Die EU regelt die europäische Energieverbrauchskennzeichnung neu. Im Mittelpunkt stehen dabei die Vereinheitlichung der Energieeffizienzklassen, zusätzliche Verbraucherinformationen und eine zentrale Datenbank für gelabelte Produkte. 
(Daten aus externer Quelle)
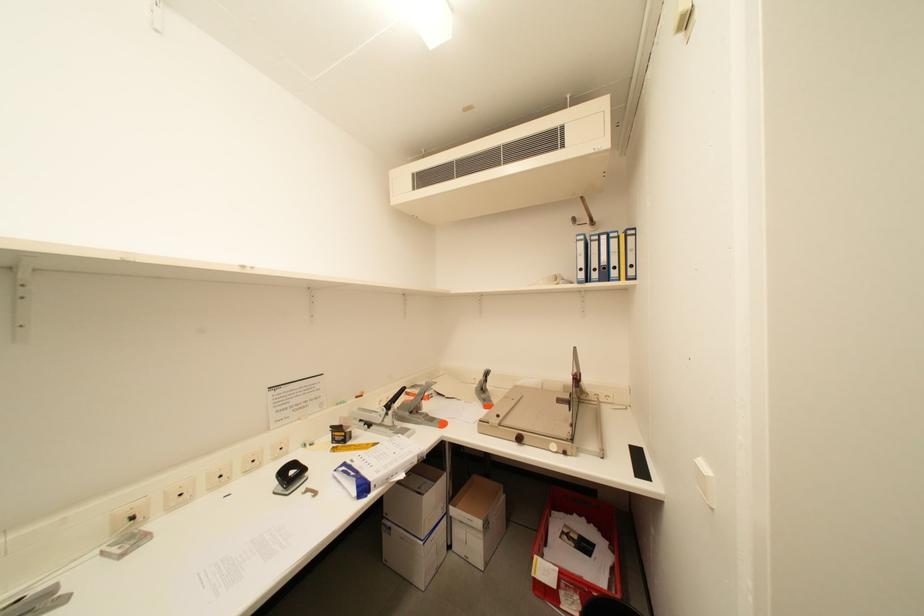
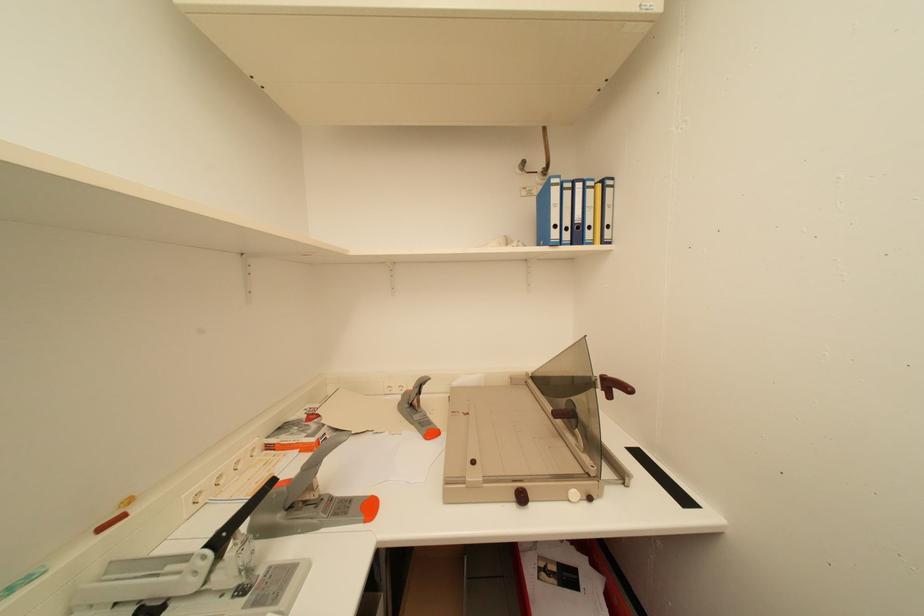
Question: The images are taken continuously from a first-person perspective. In which direction is your viewpoint rotating?

Choices:
 (A) Left
 (B) Right
 (C) Up
 (D) Down

Answer: (B)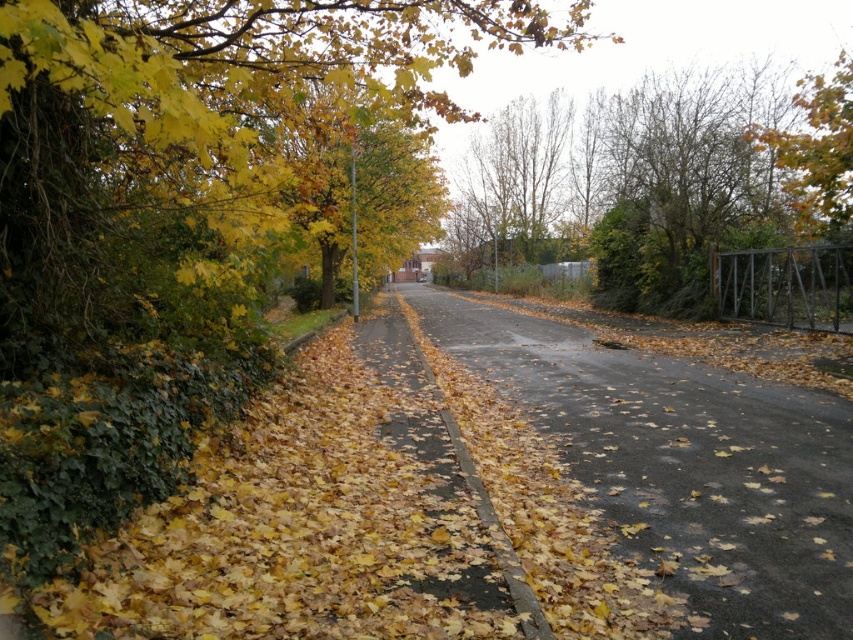
Question: Estimate the real-world distances between objects in this image. Which object is closer to the green leafy tree at upper right?

Choices:
 (A) brown asphalt road at center
 (B) green leafy tree at left

Answer: (B)

Question: Which object is the closest to the green leafy tree at upper right?

Choices:
 (A) brown asphalt road at center
 (B) green leafy tree at left

Answer: (B)

Question: Which point appears closest to the camera in this image?

Choices:
 (A) (685, 202)
 (B) (532, 401)
 (C) (19, 285)

Answer: (C)

Question: Is the position of brown asphalt road at center more distant than that of green leafy tree at upper right?

Choices:
 (A) yes
 (B) no

Answer: (B)

Question: Does brown asphalt road at center appear on the right side of green leafy tree at upper right?

Choices:
 (A) yes
 (B) no

Answer: (B)

Question: Does green leafy tree at left appear under brown asphalt road at center?

Choices:
 (A) yes
 (B) no

Answer: (B)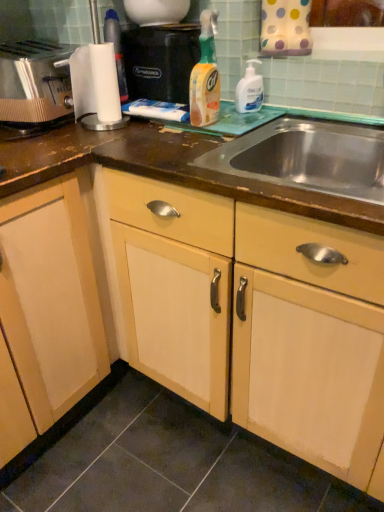
Image resolution: width=384 pixels, height=512 pixels. Identify the location of free spot to the right of translucent plastic spray bottle at center, arranged as the first cleaning product when viewed from the left. (240, 120).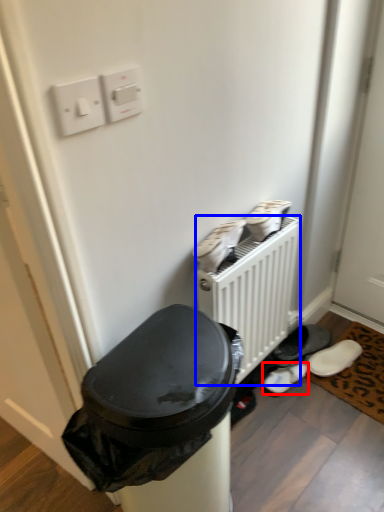
Question: Which object appears farthest to the camera in this image, footwear (highlighted by a red box) or radiator (highlighted by a blue box)?

Choices:
 (A) footwear
 (B) radiator

Answer: (A)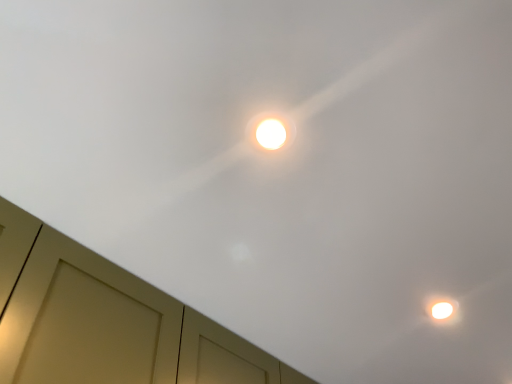
Question: Does white glossy droplight at center appear on the right side of matte wood dresser at lower left?

Choices:
 (A) yes
 (B) no

Answer: (A)

Question: From a real-world perspective, is white glossy droplight at center on top of matte wood dresser at lower left?

Choices:
 (A) no
 (B) yes

Answer: (B)

Question: Is white glossy droplight at center positioned behind matte wood dresser at lower left?

Choices:
 (A) yes
 (B) no

Answer: (A)

Question: Is white glossy droplight at center wider than matte wood dresser at lower left?

Choices:
 (A) no
 (B) yes

Answer: (A)

Question: Is matte wood dresser at lower left at the back of white glossy droplight at center?

Choices:
 (A) yes
 (B) no

Answer: (A)

Question: Is matte wood dresser at lower left inside white glossy droplight at center?

Choices:
 (A) no
 (B) yes

Answer: (A)

Question: Is matte wood dresser at lower left in contact with white glossy droplight at center?

Choices:
 (A) yes
 (B) no

Answer: (B)

Question: Considering the relative positions of matte wood dresser at lower left and white glossy droplight at center in the image provided, is matte wood dresser at lower left to the right of white glossy droplight at center from the viewer's perspective?

Choices:
 (A) yes
 (B) no

Answer: (B)

Question: Is matte wood dresser at lower left not inside white glossy droplight at center?

Choices:
 (A) yes
 (B) no

Answer: (A)

Question: From a real-world perspective, does matte wood dresser at lower left stand above white glossy droplight at center?

Choices:
 (A) no
 (B) yes

Answer: (A)

Question: Is matte wood dresser at lower left not near white glossy droplight at center?

Choices:
 (A) yes
 (B) no

Answer: (B)

Question: Is the position of matte wood dresser at lower left more distant than that of white glossy droplight at center?

Choices:
 (A) no
 (B) yes

Answer: (A)

Question: Does point (250, 130) appear closer or farther from the camera than point (54, 375)?

Choices:
 (A) closer
 (B) farther

Answer: (A)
Die Europäische Union überarbeitet die europaweit einheitliche Energieverbrauchskennzeichnung. Ein entsprechender Vorschlag der Europäischen Kommission wurde in Form einer EU-Verordnung am 15. Juli 2015 vorgestellt. Stimmt das Europaparlament zu, könnten in den Mitgliedsstaaten ab 2017 neue EU-Energielabel gelten. Im Mittelpunkt der Neufassung stehen dabei:

  • Die Rückkehr der  A- bis G-Skala für die Darstellung der Energieeffizienzklassen. Derzeit bildet sich die beste Energieeffizienzklasse je nach Produktgruppe in den Formen A, A+, A++, und A+++ ab. Zukünftig wird jedoch auf die „Plus“-Klassen verzichtet.
  • Über integrierte QR-Codes und Links sollen Verbrauchern zukünftig zusätzliche und bedarfsgerechte Informationen bereitgestellt werden.
  • Eine zentrale, europäische Datenbank soll zukünftig alle kennzeichnungspflichtigen Produkte erfassen. Für Hersteller soll eine Registrierungspflicht ihrer Produkte eingeführt werden.
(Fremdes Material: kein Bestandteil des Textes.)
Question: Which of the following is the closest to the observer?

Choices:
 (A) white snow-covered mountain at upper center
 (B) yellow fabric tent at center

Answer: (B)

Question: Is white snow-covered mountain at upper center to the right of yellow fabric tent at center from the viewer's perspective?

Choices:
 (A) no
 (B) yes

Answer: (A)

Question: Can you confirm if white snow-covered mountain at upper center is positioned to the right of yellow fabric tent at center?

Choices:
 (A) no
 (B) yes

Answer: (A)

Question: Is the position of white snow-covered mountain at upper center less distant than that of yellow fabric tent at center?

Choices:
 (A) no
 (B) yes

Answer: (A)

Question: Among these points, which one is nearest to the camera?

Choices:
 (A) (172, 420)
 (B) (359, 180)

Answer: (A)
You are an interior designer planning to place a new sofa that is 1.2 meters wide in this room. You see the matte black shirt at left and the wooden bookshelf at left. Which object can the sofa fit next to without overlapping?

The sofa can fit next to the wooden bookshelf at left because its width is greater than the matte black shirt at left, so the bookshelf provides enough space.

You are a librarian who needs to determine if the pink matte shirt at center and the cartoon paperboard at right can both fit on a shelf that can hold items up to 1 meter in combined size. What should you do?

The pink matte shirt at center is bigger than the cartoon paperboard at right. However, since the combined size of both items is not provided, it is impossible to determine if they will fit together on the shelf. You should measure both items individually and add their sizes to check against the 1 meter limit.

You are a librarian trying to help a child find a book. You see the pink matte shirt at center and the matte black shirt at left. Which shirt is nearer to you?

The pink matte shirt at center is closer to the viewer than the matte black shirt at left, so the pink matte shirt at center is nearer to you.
Hintergrund für diesen Prozess auf europäischer Ebene ist eine turnusmäßige Revision der Energieverbrauchskennzeichnung. In ihr werden die Wirkung und Akzeptanz der EU-Energielabel überprüft. 

Revision auf der Basis nationaler und europäischer Diskussion

Als Grundlage für eine breite Diskussion, hatte die EU-Kommission im April 2013 eine Studie zur Evaluation der Energieverbrauchskennzeichnungs-Richtlinie 2010/30/EU beauftragt. 2014 erfolgte dann die Bewertung und Diskussion von Verbesserungsvorschlägen auf nationaler und europäischer Ebene. 
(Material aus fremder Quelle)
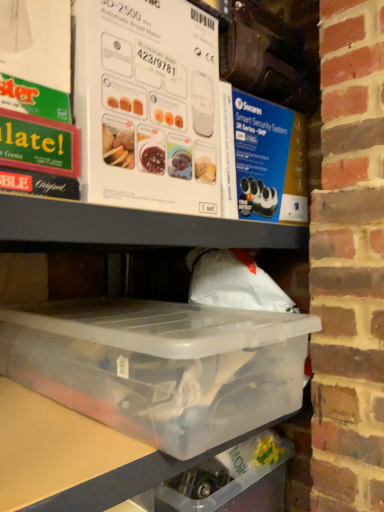
What is the approximate height of white cardboard box at upper center, arranged as the 2th box when ordered from the bottom?

It is 63.37 centimeters.

This screenshot has height=512, width=384. Describe the element at coordinates (147, 105) in the screenshot. I see `white cardboard box at upper center, positioned as the 1th box in top-to-bottom order` at that location.

Locate an element on the screen. white cardboard box at upper center, arranged as the 2th box when ordered from the bottom is located at coordinates (147, 105).

What do you see at coordinates (160, 366) in the screenshot?
I see `transparent plastic container at lower center, which is counted as the 2th box, starting from the top` at bounding box center [160, 366].

At what (x,y) coordinates should I click in order to perform the action: click on transparent plastic container at lower center, which ranks as the 1th box in bottom-to-top order. Please return your answer as a coordinate pair (x, y). The image size is (384, 512). Looking at the image, I should click on (160, 366).

Locate an element on the screen. The image size is (384, 512). white cardboard box at upper center, arranged as the 2th box when ordered from the bottom is located at coordinates (147, 105).

Is white cardboard box at upper center, positioned as the 1th box in top-to-bottom order, to the left of transparent plastic container at lower center, which is counted as the 2th box, starting from the top, from the viewer's perspective?

Correct, you'll find white cardboard box at upper center, positioned as the 1th box in top-to-bottom order, to the left of transparent plastic container at lower center, which is counted as the 2th box, starting from the top.

Considering their positions, is white cardboard box at upper center, positioned as the 1th box in top-to-bottom order, located in front of or behind transparent plastic container at lower center, which ranks as the 1th box in bottom-to-top order?

Clearly, white cardboard box at upper center, positioned as the 1th box in top-to-bottom order, is behind transparent plastic container at lower center, which ranks as the 1th box in bottom-to-top order.

Does point (173, 112) come behind point (53, 342)?

No, (173, 112) is closer to viewer.

From the image's perspective, who appears lower, white cardboard box at upper center, arranged as the 2th box when ordered from the bottom, or transparent plastic container at lower center, which ranks as the 1th box in bottom-to-top order?

From the image's view, transparent plastic container at lower center, which ranks as the 1th box in bottom-to-top order, is below.

Based on the photo, from a real-world perspective, which object rests below the other?

transparent plastic container at lower center, which is counted as the 2th box, starting from the top.

Considering the sizes of white cardboard box at upper center, positioned as the 1th box in top-to-bottom order, and transparent plastic container at lower center, which is counted as the 2th box, starting from the top, in the image, is white cardboard box at upper center, positioned as the 1th box in top-to-bottom order, wider or thinner than transparent plastic container at lower center, which is counted as the 2th box, starting from the top,?

white cardboard box at upper center, positioned as the 1th box in top-to-bottom order, is thinner than transparent plastic container at lower center, which is counted as the 2th box, starting from the top.

Considering the relative sizes of white cardboard box at upper center, arranged as the 2th box when ordered from the bottom, and transparent plastic container at lower center, which is counted as the 2th box, starting from the top, in the image provided, is white cardboard box at upper center, arranged as the 2th box when ordered from the bottom, shorter than transparent plastic container at lower center, which is counted as the 2th box, starting from the top,?

In fact, white cardboard box at upper center, arranged as the 2th box when ordered from the bottom, may be taller than transparent plastic container at lower center, which is counted as the 2th box, starting from the top.

Does white cardboard box at upper center, positioned as the 1th box in top-to-bottom order, have a smaller size compared to transparent plastic container at lower center, which is counted as the 2th box, starting from the top?

Incorrect, white cardboard box at upper center, positioned as the 1th box in top-to-bottom order, is not smaller in size than transparent plastic container at lower center, which is counted as the 2th box, starting from the top.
Die Bundesrepublik hat ihre Bewertung unter der Federführung des zuständigen Bundesministeriums für Wirtschaft und Energie (BMWi), in Form von nationalen Stellungnahmen einfließen lassen. 

Deutliche Steigerung der Energieeffizienz durch EU-Energielabel

Das EU-Energielabel zur Energieverbrauchskennzeichnung hat seit seiner Einführung wesentlich zur Steigerung der Energieeffizienz von Haushaltsgeräten beigetragen. In Deutschland wird die Anwendung des EU-Energielabels durch das Energieverbrauchskennzeichnungsgesetz (EnVKG) und die Energieverbrauchskennzeichnungsverordnung (EnVKV) vom 10. Mai 2012 geregelt. Auch aufgrund der Energieverbrauchskennzeichnung ist der Marktanteil energieeffizienter Geräte in Deutschland stetig gestiegen. Die Energieeffizienz der energetisch besten in Deutschland verkauften Haushaltskühl- und Gefriergeräte hat sich von 1995 bis 2011 um ca. 73 Prozent verbessert, die der Geschirrspül- und Waschmaschinen um ca. 50 Prozent. 

Haushalte können über die Lebensdauer der energieeffizienten Geräte viel Energie und Geld sparen. Bei der Analyse der Verkaufszahlen von Haushaltsgroßgeräten nach Energieeffizienzklassen wird deutlich, dass sich nach der Einführung einer neuen „effizientesten Klasse“ von Jahr zu Jahr die jeweils effizientesten Geräte in Deutschland immer stärker durchsetzen.